A review by huerca_armada
The Traitor Baru Cormorant by Seth Dickinson

4.0

The premise: Baru Cormorant, young girl from a quiet island community, finds her life turned upside down when a strange, foreign power crosses the ocean to colonize and subjugate her people. Baru herself is taken into a boarding school, seeking to free her people by whatever means are available to her, and eventually an avenue opens for her as... an accountant for the Empire.

Okay, I couldn't blame you if you read this and decided it wasn't for you. Sword and fantasy books are for escapism and adventure, heroism and epic sagas of betrayal and love. Reading about the tax collector isn't exactly a thrilling way to sell your book. But this is where you'd be wrong.

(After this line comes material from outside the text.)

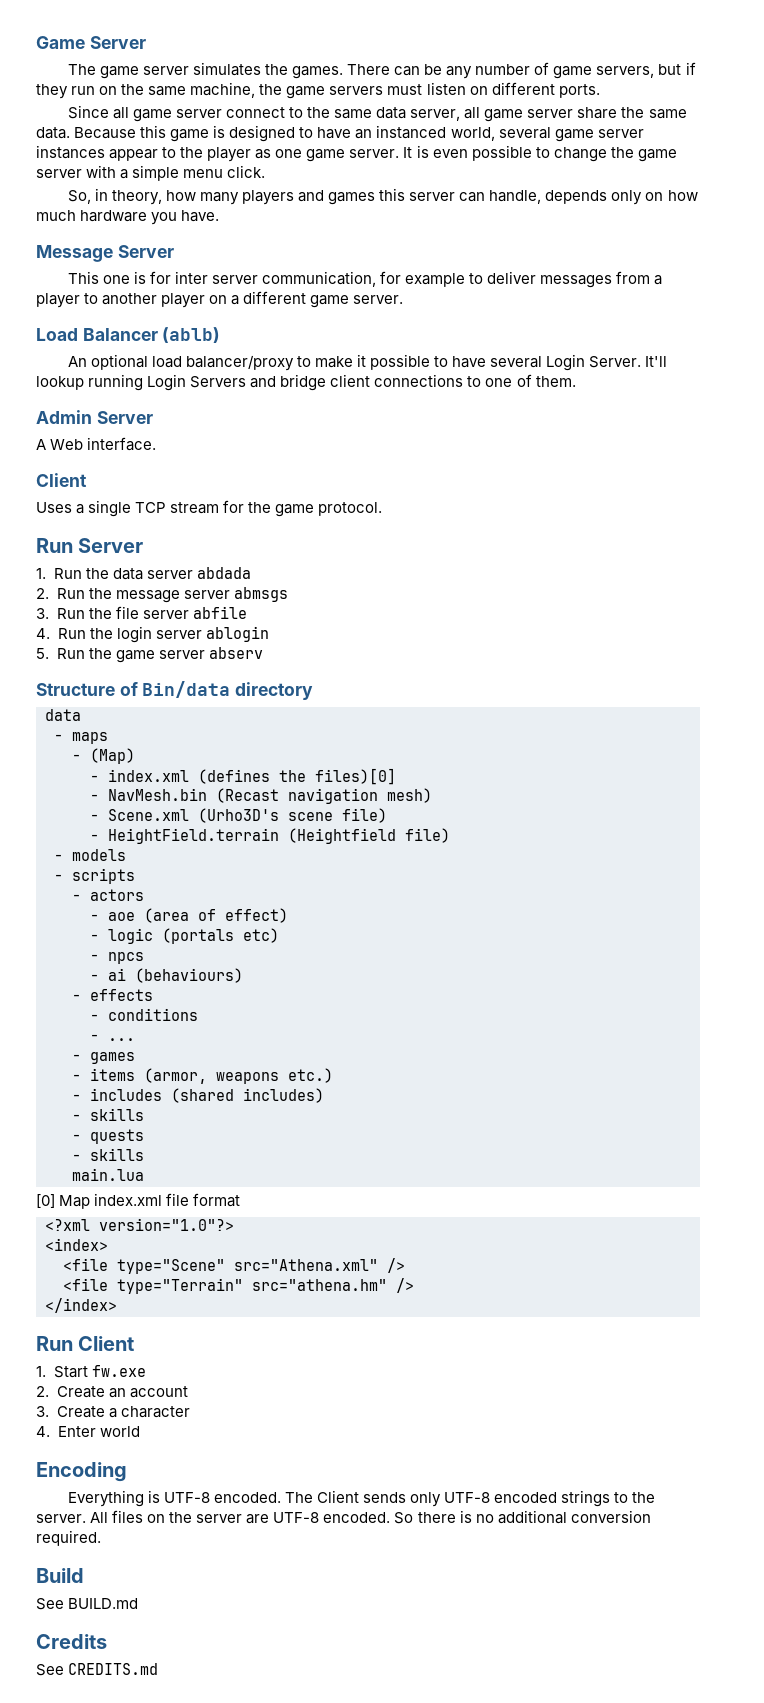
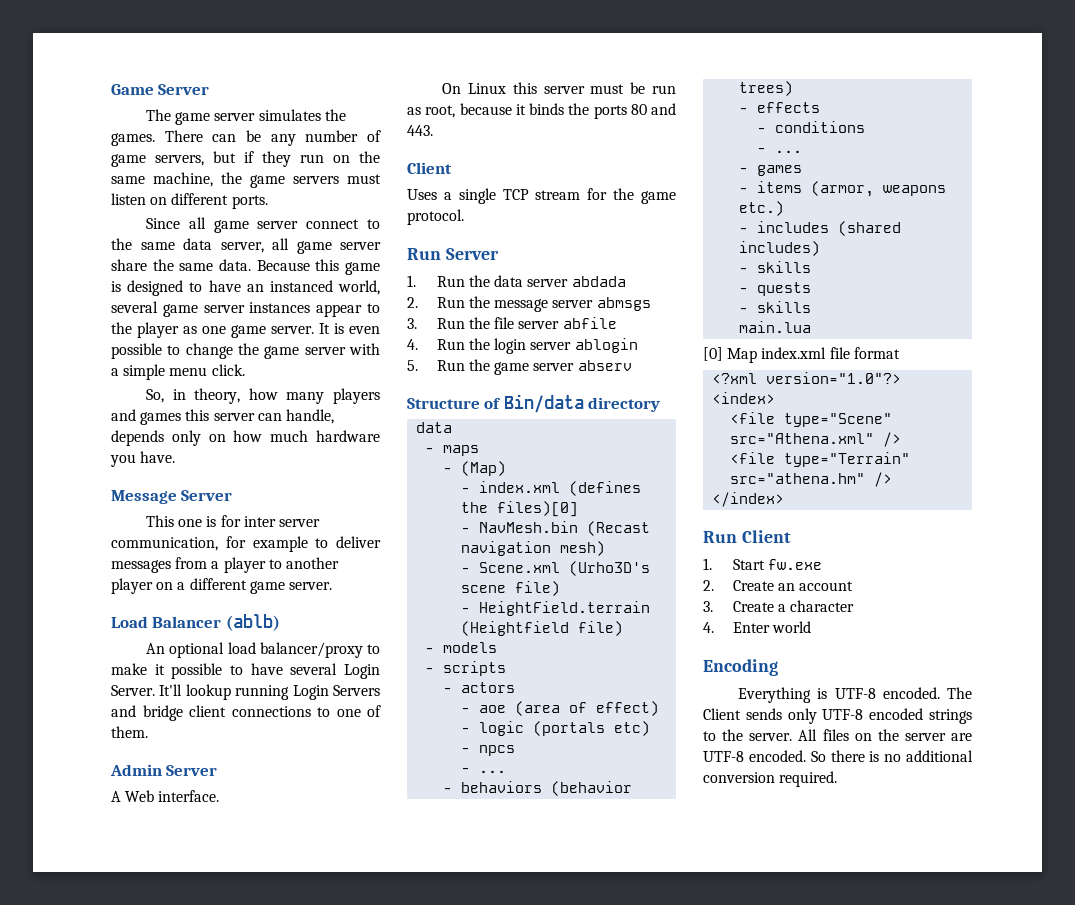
(157, 444) none -> [441,82,676,94] [407,103,676,119] [407,125,433,136] // On Linux this server must be run as root, because it binds the ports 80 and 443.
[108,968,243,983] ai (behaviours) -> [479,770,507,773] [443,781,633,796] [739,81,794,96] ... // - behaviors (behavior trees)
[36,1568,84,1583] [36,1598,139,1610] [36,1634,107,1649] [36,1663,159,1676] // Build // See BUILD.md // Credits // See CREDITS.md -> (838, 779) none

Dickinson has crafted a rather extraordinary book here, a neat and inventive spin on fantasy archetypes (sans most use of magic) that emphasizes more dynamics of intrigue than raw, martial power. What's more, he explores themes that are rarely (as far as I've seen, at least) explored by fantasy novels; colonization, the uprooting of cultures and their traditions, and sexual relations deemed taboo by the ultra-puritanical empire at the heart of the book. It's nice to have a book that doesn't have Grabbar Ironhammer's rippling muscles described in detail as he thunders into the fifth army in as many chapters and utterly routes them. The Traitor Baru Cormorant is more of a slow burn, but well worth it. Heavily recommended.